ASSIGNED TASK
Show me each line of the listing below where the word "sich" appears.

RAW DATA
=====

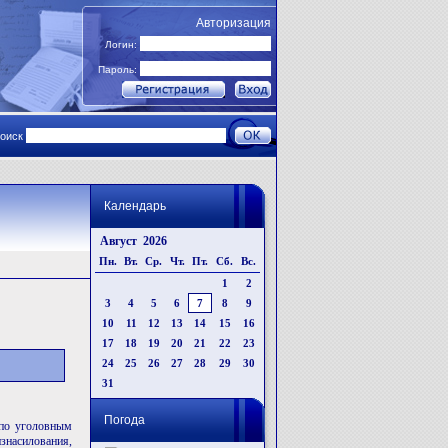
Авторизация
Логин:
Пароль:
поиск
Календарь
Август 2026
Пн.
Вт.
Ср.
Чт.
Пт.
Сб.
Вс.
1
2
3
4
5
6
7
8
9
10
11
12
13
14
15
16
17
18
19
20
21
22
23
24
25
26
27
28
29
30
31
Погода
 по уголовным
знасилования,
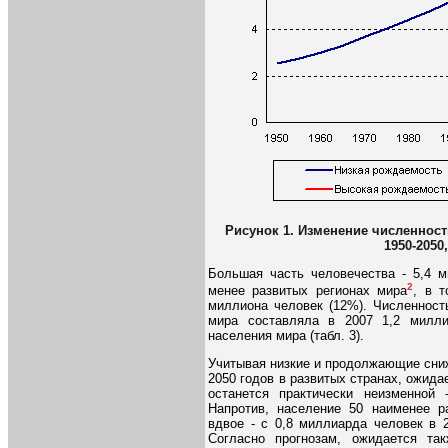
Рисунок 1. Изменение численност
1950-2050
Большая часть человечества - 5,4 м
2
менее развитых регионах мира
, в 
миллиона человек (12%). Численност
мира составляла в 2007 1,2 милл
населения мира (табл. 3).
Учитывая низкие и продолжающие сниж
2050 годов в развитых странах, ожида
останется практически неизменной
Напротив, население 50 наименее ра
вдвое - с 0,8 миллиарда человек в 
Согласно прогнозам, ожидается та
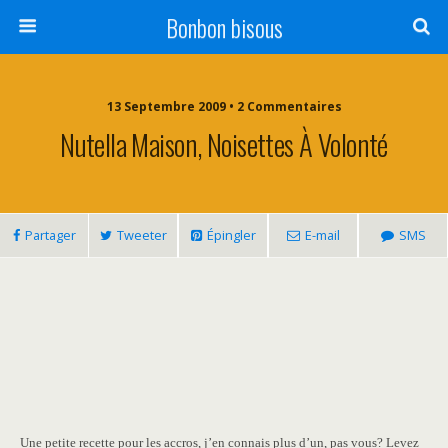
Bonbon bisous
13 Septembre 2009 • 2 Commentaires
Nutella Maison, Noisettes À Volonté
Partager
Tweeter
Épingler
E-mail
SMS
Une petite recette pour les accros, j’en connais plus d’un, pas vous? Levez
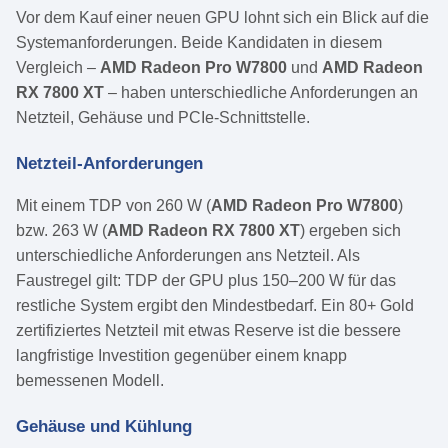
Vor dem Kauf einer neuen GPU lohnt sich ein Blick auf die
Systemanforderungen. Beide Kandidaten in diesem
Vergleich –
AMD Radeon Pro W7800
und
AMD Radeon
RX 7800 XT
– haben unterschiedliche Anforderungen an
Netzteil, Gehäuse und PCIe-Schnittstelle.
Netzteil-Anforderungen
Mit einem TDP von 260 W (
AMD Radeon Pro W7800
)
bzw. 263 W (
AMD Radeon RX 7800 XT
) ergeben sich
unterschiedliche Anforderungen ans Netzteil. Als
Faustregel gilt: TDP der GPU plus 150–200 W für das
restliche System ergibt den Mindestbedarf. Ein 80+ Gold
zertifiziertes Netzteil mit etwas Reserve ist die bessere
langfristige Investition gegenüber einem knapp
bemessenen Modell.
Gehäuse und Kühlung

=====

ANSWER TO THIS EXERCISE
Vor dem Kauf einer neuen GPU lohnt sich ein Blick auf die
) ergeben sich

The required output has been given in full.